[Written request 1] Transcribe the part of the Canada Games coverage piece that begins with the words containing "This is the" and ends with "from back home.".
[Written request 2] Pick up the piece on Ottawa's Canada Games coverage after its last sentence and keep writing it.

By Dan Plouffe, Charlie Pinkerton, Mark Colley, Martin Cleary & Adamo Marinelli

Today marks the first of 18 straight days we’re going to bring you coverage on our Ottawa athletes competing at the 2022 Canada Summer Games from Aug. 6-21 in Niagara Region, and we couldn’t be more excited to tell you the stories of these rising local athletes!

This is the first time we’ll be providing daily coverage of the Canada Games, though it will mirror what we did for the four Ottawa at the Olympics and Paralympics Games that took place within this past year.

One big difference is we’ll have boots on the ground reporting live – Mark Colley will lead the Ottawa Sports Pages‘ coverage from Niagara, with Dan Plouffe covering several days as well, and Charlie Pinkerton, Adamo Marinelli and Martin Cleary supporting the effort from back home.

And another big difference is the massive number of Ottawa athletes we’ll be following in Niagara – FIFTY-ONE!

(Data entries)
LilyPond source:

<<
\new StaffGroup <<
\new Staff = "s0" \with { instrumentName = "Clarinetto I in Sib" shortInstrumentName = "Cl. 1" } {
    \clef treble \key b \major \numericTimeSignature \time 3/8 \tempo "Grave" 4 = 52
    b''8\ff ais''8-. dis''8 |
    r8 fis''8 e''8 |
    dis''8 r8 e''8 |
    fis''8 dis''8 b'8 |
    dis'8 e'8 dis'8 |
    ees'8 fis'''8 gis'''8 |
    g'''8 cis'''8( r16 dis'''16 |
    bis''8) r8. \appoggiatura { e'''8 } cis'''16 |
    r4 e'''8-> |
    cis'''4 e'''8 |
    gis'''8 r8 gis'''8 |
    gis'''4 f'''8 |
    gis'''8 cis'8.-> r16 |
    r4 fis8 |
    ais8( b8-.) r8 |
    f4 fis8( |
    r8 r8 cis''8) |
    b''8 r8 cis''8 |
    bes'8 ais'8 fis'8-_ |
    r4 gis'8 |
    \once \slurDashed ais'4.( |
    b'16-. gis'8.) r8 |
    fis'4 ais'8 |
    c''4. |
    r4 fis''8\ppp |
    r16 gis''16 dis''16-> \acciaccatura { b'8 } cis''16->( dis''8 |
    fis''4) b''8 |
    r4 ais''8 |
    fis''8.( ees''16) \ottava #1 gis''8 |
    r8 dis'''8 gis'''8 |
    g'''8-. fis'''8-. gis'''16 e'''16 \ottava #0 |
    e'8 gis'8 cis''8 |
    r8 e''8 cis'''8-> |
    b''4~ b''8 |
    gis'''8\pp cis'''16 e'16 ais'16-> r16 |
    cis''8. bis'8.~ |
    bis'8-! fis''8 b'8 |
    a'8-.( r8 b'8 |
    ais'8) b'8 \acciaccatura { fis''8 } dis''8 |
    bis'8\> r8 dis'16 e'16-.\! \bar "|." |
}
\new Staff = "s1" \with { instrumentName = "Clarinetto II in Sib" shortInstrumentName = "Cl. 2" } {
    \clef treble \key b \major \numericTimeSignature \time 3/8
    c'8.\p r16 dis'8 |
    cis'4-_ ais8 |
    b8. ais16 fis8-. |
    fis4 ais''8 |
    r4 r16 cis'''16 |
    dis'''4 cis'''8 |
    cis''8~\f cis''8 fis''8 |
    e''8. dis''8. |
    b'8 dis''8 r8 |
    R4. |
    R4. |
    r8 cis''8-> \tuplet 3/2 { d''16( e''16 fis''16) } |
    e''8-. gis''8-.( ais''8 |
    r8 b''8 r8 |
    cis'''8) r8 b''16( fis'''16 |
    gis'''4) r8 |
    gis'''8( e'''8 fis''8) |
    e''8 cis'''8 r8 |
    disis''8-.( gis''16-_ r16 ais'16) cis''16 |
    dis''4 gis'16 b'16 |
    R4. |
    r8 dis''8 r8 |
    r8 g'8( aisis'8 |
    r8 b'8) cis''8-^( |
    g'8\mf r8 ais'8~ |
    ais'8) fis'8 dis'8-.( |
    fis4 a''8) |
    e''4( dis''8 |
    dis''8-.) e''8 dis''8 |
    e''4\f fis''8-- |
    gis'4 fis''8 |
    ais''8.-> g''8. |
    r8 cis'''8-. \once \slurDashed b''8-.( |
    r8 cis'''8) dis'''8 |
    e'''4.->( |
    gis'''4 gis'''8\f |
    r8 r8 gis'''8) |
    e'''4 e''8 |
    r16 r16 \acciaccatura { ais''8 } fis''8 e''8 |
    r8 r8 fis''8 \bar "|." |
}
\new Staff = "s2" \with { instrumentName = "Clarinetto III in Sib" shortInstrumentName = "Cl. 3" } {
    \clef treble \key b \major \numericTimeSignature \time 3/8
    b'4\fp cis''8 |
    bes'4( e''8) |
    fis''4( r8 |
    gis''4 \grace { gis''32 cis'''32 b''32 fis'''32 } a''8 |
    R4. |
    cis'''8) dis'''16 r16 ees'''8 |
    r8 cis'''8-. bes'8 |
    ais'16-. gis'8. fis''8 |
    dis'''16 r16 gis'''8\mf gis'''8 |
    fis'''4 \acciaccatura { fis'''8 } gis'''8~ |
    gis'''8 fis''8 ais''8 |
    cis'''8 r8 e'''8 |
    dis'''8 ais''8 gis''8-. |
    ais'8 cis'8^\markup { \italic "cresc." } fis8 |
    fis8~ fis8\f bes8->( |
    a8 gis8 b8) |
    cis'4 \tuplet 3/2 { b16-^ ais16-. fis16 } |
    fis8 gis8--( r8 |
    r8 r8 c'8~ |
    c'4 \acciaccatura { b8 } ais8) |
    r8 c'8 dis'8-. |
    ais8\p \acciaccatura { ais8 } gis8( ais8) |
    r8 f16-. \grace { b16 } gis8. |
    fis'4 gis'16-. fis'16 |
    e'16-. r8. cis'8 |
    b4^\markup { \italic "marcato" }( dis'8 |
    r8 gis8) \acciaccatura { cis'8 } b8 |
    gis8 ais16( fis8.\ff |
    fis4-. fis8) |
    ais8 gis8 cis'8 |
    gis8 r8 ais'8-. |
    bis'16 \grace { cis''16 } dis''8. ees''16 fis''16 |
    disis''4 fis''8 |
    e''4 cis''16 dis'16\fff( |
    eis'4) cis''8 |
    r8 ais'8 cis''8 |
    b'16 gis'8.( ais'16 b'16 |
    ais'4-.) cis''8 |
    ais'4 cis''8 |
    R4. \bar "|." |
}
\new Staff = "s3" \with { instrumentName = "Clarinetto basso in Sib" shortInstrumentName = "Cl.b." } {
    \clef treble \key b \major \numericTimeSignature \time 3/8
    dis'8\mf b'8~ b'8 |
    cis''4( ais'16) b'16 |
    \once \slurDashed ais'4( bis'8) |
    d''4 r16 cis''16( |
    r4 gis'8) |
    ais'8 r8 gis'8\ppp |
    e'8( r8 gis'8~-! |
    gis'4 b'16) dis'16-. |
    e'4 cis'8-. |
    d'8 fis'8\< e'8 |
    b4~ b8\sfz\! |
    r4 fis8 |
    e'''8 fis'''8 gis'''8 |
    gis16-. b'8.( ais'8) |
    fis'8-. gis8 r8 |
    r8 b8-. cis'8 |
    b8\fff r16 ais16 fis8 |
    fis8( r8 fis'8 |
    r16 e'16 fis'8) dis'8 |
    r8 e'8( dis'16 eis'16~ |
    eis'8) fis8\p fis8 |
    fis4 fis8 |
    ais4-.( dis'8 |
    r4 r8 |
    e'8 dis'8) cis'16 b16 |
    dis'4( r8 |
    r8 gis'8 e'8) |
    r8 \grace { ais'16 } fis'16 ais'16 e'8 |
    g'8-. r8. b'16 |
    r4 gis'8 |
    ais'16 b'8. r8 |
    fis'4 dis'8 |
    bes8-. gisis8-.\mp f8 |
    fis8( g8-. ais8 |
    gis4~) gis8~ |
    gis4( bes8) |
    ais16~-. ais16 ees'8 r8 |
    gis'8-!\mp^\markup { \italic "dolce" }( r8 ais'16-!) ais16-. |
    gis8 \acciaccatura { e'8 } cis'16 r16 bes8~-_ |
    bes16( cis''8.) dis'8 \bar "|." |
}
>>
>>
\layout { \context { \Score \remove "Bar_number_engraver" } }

[Final answer 1]
This is the first time we’ll be providing daily coverage of the Canada Games, though it will mirror what we did for the four Ottawa at the Olympics and Paralympics Games that took place within this past year.

One big difference is we’ll have boots on the ground reporting live – Mark Colley will lead the Ottawa Sports Pages‘ coverage from Niagara, with Dan Plouffe covering several days as well, and Charlie Pinkerton, Adamo Marinelli and Martin Cleary supporting the effort from back home.

[Final answer 2]
Oh boy, it’s going to be a daunting task for our Sports Pages team to keep track of that many athletes, but we have been training and preparing just like the competitors, except, you know, without sweating or leaving a sitting position…

But we are ready to get you ready for the Games, so let’s tell you some more about our the Canada Games and our local team.

About the Canada Summer Games

Juuuust in case you need a little refresher on what these Canada Games are all about, let’s start with that.

The Niagara Region will welcome more than 5,000 total participants (including 3,766 registered athletes, along with coaches and support staff) for the 14th edition of the Canada Summer Games and 28th overall (including 14 Winter editions).

Featuring teams from each province/territory, the Canada Games alternate between Summer and Winter with a similar quadrennial schedule as the Olympic Games. The first Games were held in 1967 to mark Canada’s centennial.

The age categories vary by sport, but generally speaking, athletes are in their late teenage years or early 20s. The Canada Games often provide young participants a first taste of a multi-sport games and allow them to gain experience on the road to representing Canada at senior-level games.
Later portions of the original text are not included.